## Trecho fornecido
**********

Em compensação, referente as habilidades motoras apontadas por autores como principalmente desenvolvidas nas escolas ou áreas recreativas (Pansini, & Marin, 2011), verificou-se que a prática dos malabares (com laranjas ou bastões de madeira) parecem ser úteis para o desenvolvimento das noções de lateralidade nas crianças. Contudo, apenas o uso de malabares pode ser apontado como um estímulo único e, portanto, limitado, reduzindo assim o espectro de estimulação das capacidades das crianças. A falta de diálogo (longo tempo no semáforo sem manter contato com outros) pode vir a interferir no modo como se estimula a atenção, memória, capacidade de criar, lembrar-se das coisas e resolver problemas, produzindo nas crianças capacidades cognitivas em um modo muito singular a operacionalidade das ruas.

A reflexão sobre o sentimento de pertencer, citado por Lidz (1983), emerge nas observações quando viu-se à criança sendo ignorada pelos motoristas. Muitos dos motoristas fecham as janelas, estacionam com distância do semáforo ou olham para o lado oposto em que está a criança quando essa se aproxima do veículo. Se questiona se esse modo de comportamento dos motoristas pode interferir na forma como a criança não se sente pertencente e aceita por parte deles, assim como não possibilita com que ela possa desenvolver sentimentos de identificação, inerentes ao desenvolvimento emocional dessa fase. Constata-se que a presença de outros menores pedintes, e alguns poucos adultos, funcionavam como certos modelos de comportamento as crianças que passavam a repetir trejeitos semelhantes a esses outros que também estavam no local.

Segundo Lidz (1983), o sentimento de pertencer é importante que seja produzido para que a criança não venha a desenvolver desconfiança dos seus semelhantes, familiares ou amigos, assim como da sociedade de uma forma mais ampla. Semelhante a esse sentimento, o autor também aponta o senso de responsabilidade como algo que permeia essa fase do desenvolvimento. Ele envolveria a disposição e capacidade de cumprir as regras sociais que, para ser produzido, seria importante que as crianças em situação de rua entrassem em contato com outros para, a partir de suas experiências e exemplos observados, internalizassem regras sobre a vida social.

Contudo, acredita-se que mesmo sendo excluída e ignorada, a experiência que vive a criança no semáforo possibilita sim aprendizagens sobre o funcionamento social. Mesmo que sejam aprendizagens a partir de um lugar de vulnerabilização e exclusão, a partir das observações infere-se que a energia investida pela criança em situação de rua serve como uma mola propulsora para que ela aprenda a como sobreviver no ambiente ao qual está exposta. Observou-se que as crianças passam a desenvolver comportamentos específicos que de alguma forma facilitam sua relação com a sociedade, motoristas e transeuntes. Muitas vezes os garotos observados mostravam agressividade, forma muito eficaz de intimidar os motoristas e fazer com que eles acabassem dando algo a eles, ou exprimiam uma face cativante, fazendo com que as pessoas se sentissem conquistadas, principalmente comovendo-se pelo fato de os pedintes serem crianças. Assim, as conquistas intelectuais acabam desenvolvendo-se nessas crianças em um modo muito específico ligado a estratégias de sobrevivência na rua.

**********

## Requisito 1
Responda, com base no trecho sobre crianças no semáforo:
(a) Que prática parece útil para desenvolver as noções de lateralidade nas crianças?
(b) Que comportamentos dos motoristas são descritos quando a criança se aproxima do veículo?
(c) Segundo Lidz (1983), que desconfiança a criança pode desenvolver se o sentimento de pertencer não for produzido?
## Requisito 2
Reescreva em forma de lista o parágrafo do trecho sobre crianças no semáforo que começa com "Segundo Lidz (1983)", mantendo os fatos principais.
## Requisito 3
Dê continuidade ao trecho sobre crianças no semáforo, começando logo após a última frase.
A listagem não tem nenhum papel neste trabalho.

## Fontes de documentos em texto simples
**********

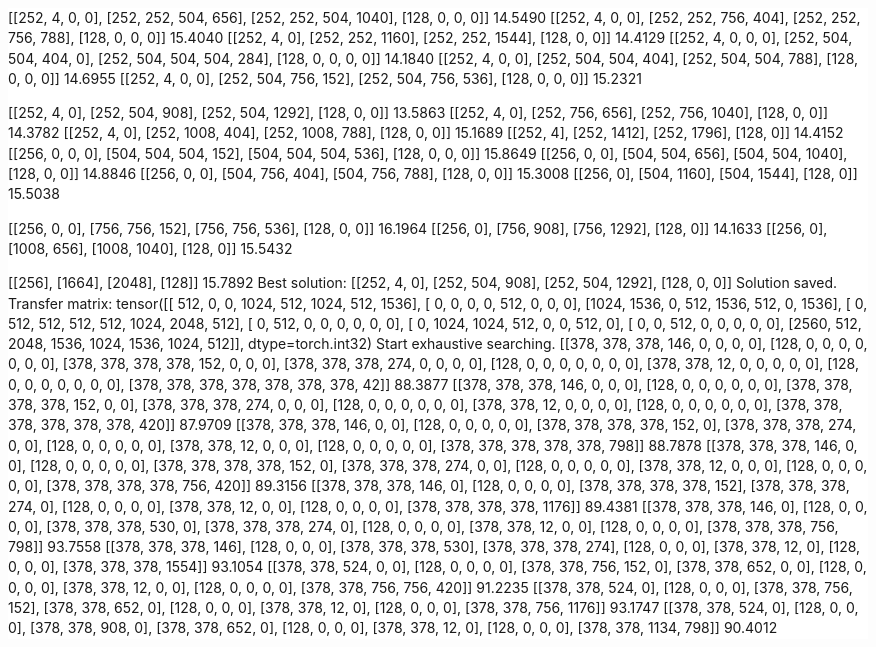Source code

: [[252, 4, 0, 0], [252, 252, 504, 656], [252, 252, 504, 1040], [128, 0, 0, 0]] 14.5490
[[252, 4, 0, 0], [252, 252, 756, 404], [252, 252, 756, 788], [128, 0, 0, 0]] 15.4040
[[252, 4, 0], [252, 252, 1160], [252, 252, 1544], [128, 0, 0]] 14.4129
[[252, 4, 0, 0, 0], [252, 504, 504, 404, 0], [252, 504, 504, 504, 284], [128, 0, 0, 0, 0]] 14.1840
[[252, 4, 0, 0], [252, 504, 504, 404], [252, 504, 504, 788], [128, 0, 0, 0]] 14.6955
[[252, 4, 0, 0], [252, 504, 756, 152], [252, 504, 756, 536], [128, 0, 0, 0]] 15.2321

[[252, 4, 0], [252, 504, 908], [252, 504, 1292], [128, 0, 0]] 13.5863
[[252, 4, 0], [252, 756, 656], [252, 756, 1040], [128, 0, 0]] 14.3782
[[252, 4, 0], [252, 1008, 404], [252, 1008, 788], [128, 0, 0]] 15.1689
[[252, 4], [252, 1412], [252, 1796], [128, 0]] 14.4152
[[256, 0, 0, 0], [504, 504, 504, 152], [504, 504, 504, 536], [128, 0, 0, 0]] 15.8649
[[256, 0, 0], [504, 504, 656], [504, 504, 1040], [128, 0, 0]] 14.8846
[[256, 0, 0], [504, 756, 404], [504, 756, 788], [128, 0, 0]] 15.3008
[[256, 0], [504, 1160], [504, 1544], [128, 0]] 15.5038

[[256, 0, 0], [756, 756, 152], [756, 756, 536], [128, 0, 0]] 16.1964
[[256, 0], [756, 908], [756, 1292], [128, 0]] 14.1633
[[256, 0], [1008, 656], [1008, 1040], [128, 0]] 15.5432

[[256], [1664], [2048], [128]] 15.7892
Best solution:  [[252, 4, 0], [252, 504, 908], [252, 504, 1292], [128, 0, 0]]
Solution saved.
Transfer matrix: 
tensor([[ 512,    0,    0, 1024,  512, 1024,  512, 1536],
        [   0,    0,    0,    0,  512,    0,    0,    0],
        [1024, 1536,    0,  512, 1536,  512,    0, 1536],
        [   0,  512,  512,  512,  512, 1024, 2048,  512],
        [   0,  512,    0,    0,    0,    0,    0,    0],
        [   0, 1024, 1024,  512,    0,    0,  512,    0],
        [   0,    0,  512,    0,    0,    0,    0,    0],
        [2560,  512, 2048, 1536, 1024, 1536, 1024,  512]], dtype=torch.int32)
Start exhaustive searching.
[[378, 378, 378, 146, 0, 0, 0, 0], [128, 0, 0, 0, 0, 0, 0, 0], [378, 378, 378, 378, 152, 0, 0, 0], [378, 378, 378, 274, 0, 0, 0, 0], [128, 0, 0, 0, 0, 0, 0, 0], [378, 378, 12, 0, 0, 0, 0, 0], [128, 0, 0, 0, 0, 0, 0, 0], [378, 378, 378, 378, 378, 378, 378, 42]] 88.3877
[[378, 378, 378, 146, 0, 0, 0], [128, 0, 0, 0, 0, 0, 0], [378, 378, 378, 378, 152, 0, 0], [378, 378, 378, 274, 0, 0, 0], [128, 0, 0, 0, 0, 0, 0], [378, 378, 12, 0, 0, 0, 0], [128, 0, 0, 0, 0, 0, 0], [378, 378, 378, 378, 378, 378, 420]] 87.9709
[[378, 378, 378, 146, 0, 0], [128, 0, 0, 0, 0, 0], [378, 378, 378, 378, 152, 0], [378, 378, 378, 274, 0, 0], [128, 0, 0, 0, 0, 0], [378, 378, 12, 0, 0, 0], [128, 0, 0, 0, 0, 0], [378, 378, 378, 378, 378, 798]] 88.7878
[[378, 378, 378, 146, 0, 0], [128, 0, 0, 0, 0, 0], [378, 378, 378, 378, 152, 0], [378, 378, 378, 274, 0, 0], [128, 0, 0, 0, 0, 0], [378, 378, 12, 0, 0, 0], [128, 0, 0, 0, 0, 0], [378, 378, 378, 378, 756, 420]] 89.3156
[[378, 378, 378, 146, 0], [128, 0, 0, 0, 0], [378, 378, 378, 378, 152], [378, 378, 378, 274, 0], [128, 0, 0, 0, 0], [378, 378, 12, 0, 0], [128, 0, 0, 0, 0], [378, 378, 378, 378, 1176]] 89.4381
[[378, 378, 378, 146, 0], [128, 0, 0, 0, 0], [378, 378, 378, 530, 0], [378, 378, 378, 274, 0], [128, 0, 0, 0, 0], [378, 378, 12, 0, 0], [128, 0, 0, 0, 0], [378, 378, 378, 756, 798]] 93.7558
[[378, 378, 378, 146], [128, 0, 0, 0], [378, 378, 378, 530], [378, 378, 378, 274], [128, 0, 0, 0], [378, 378, 12, 0], [128, 0, 0, 0], [378, 378, 378, 1554]] 93.1054
[[378, 378, 524, 0, 0], [128, 0, 0, 0, 0], [378, 378, 756, 152, 0], [378, 378, 652, 0, 0], [128, 0, 0, 0, 0], [378, 378, 12, 0, 0], [128, 0, 0, 0, 0], [378, 378, 756, 756, 420]] 91.2235
[[378, 378, 524, 0], [128, 0, 0, 0], [378, 378, 756, 152], [378, 378, 652, 0], [128, 0, 0, 0], [378, 378, 12, 0], [128, 0, 0, 0], [378, 378, 756, 1176]] 93.1747
[[378, 378, 524, 0], [128, 0, 0, 0], [378, 378, 908, 0], [378, 378, 652, 0], [128, 0, 0, 0], [378, 378, 12, 0], [128, 0, 0, 0], [378, 378, 1134, 798]] 90.4012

**********

## Resultado esperado 1
(a) A prática dos malabares, com laranjas ou bastões de madeira.
(b) Muitos fecham as janelas, estacionam com distância do semáforo ou olham para o lado oposto àquele em que está a criança.
(c) Desconfiança dos seus semelhantes, familiares ou amigos e também da sociedade de uma forma mais ampla.

## Resultado esperado 2
- Para Lidz (1983), é importante produzir o sentimento de pertencer, para que a criança não desenvolva desconfiança dos semelhantes, familiares, amigos e da sociedade em geral.
- O autor aponta também o senso de responsabilidade como algo que permeia essa fase do desenvolvimento.
- Esse senso envolveria a disposição e a capacidade de cumprir as regras sociais.
- Para produzi-lo, seria importante que as crianças em situação de rua entrassem em contato com outras pessoas e internalizassem regras da vida social a partir das experiências e dos exemplos observados.

## Resultado esperado 3
A própria linguagem empregada por elas, segundo as observações, apresentavam uma elocução muito especifica da rua, marcando também nos infantes um lugar social que de certa forma identifica aqueles que pertencem as ruas e os que não pertencem. Como nesta idade há um investimento de interesses fora da família, acaba por serem os companheiros de rua, ou a falta deles, que a criança espelha seu desenvolvimento. Observou-se e infere-se que, muitas vezes, o aprendizado da criança parece operar, pelo fato de ela não ter exemplos, pela tentativa e erro: sua capacidade de socialização e valores morais vão sendo construídos cotidianamente de acordo com cada situação experienciada.

Papel da escola e da família na educação

Pelo observação, não obteve-se sinais de que as crianças no semáforo estariam frequentando a escola. O único menino visto com mochila, por exemplo, quando abriu a mochila não portava nenhum material didático a não ser os gravetos usados para os malabares e uma garrafa transparente que se inferiu ser alguma espécie de droga inalável pois, “após pegar a garrafa com o líquido transparente, o menino molha um pano e coloca na boca como se estivesse aspirando (...) repetindo essa ação diversas vezes”. Assim, se não frequenta a escola, pode-se refletir que toda a função socializadora e estimuladora de habilidades que a escola pode ter (Pansini, & Marin, 2011) acaba por ser perdida, sendo ocupado essa lacuna pela realidade em que os meninos vivem.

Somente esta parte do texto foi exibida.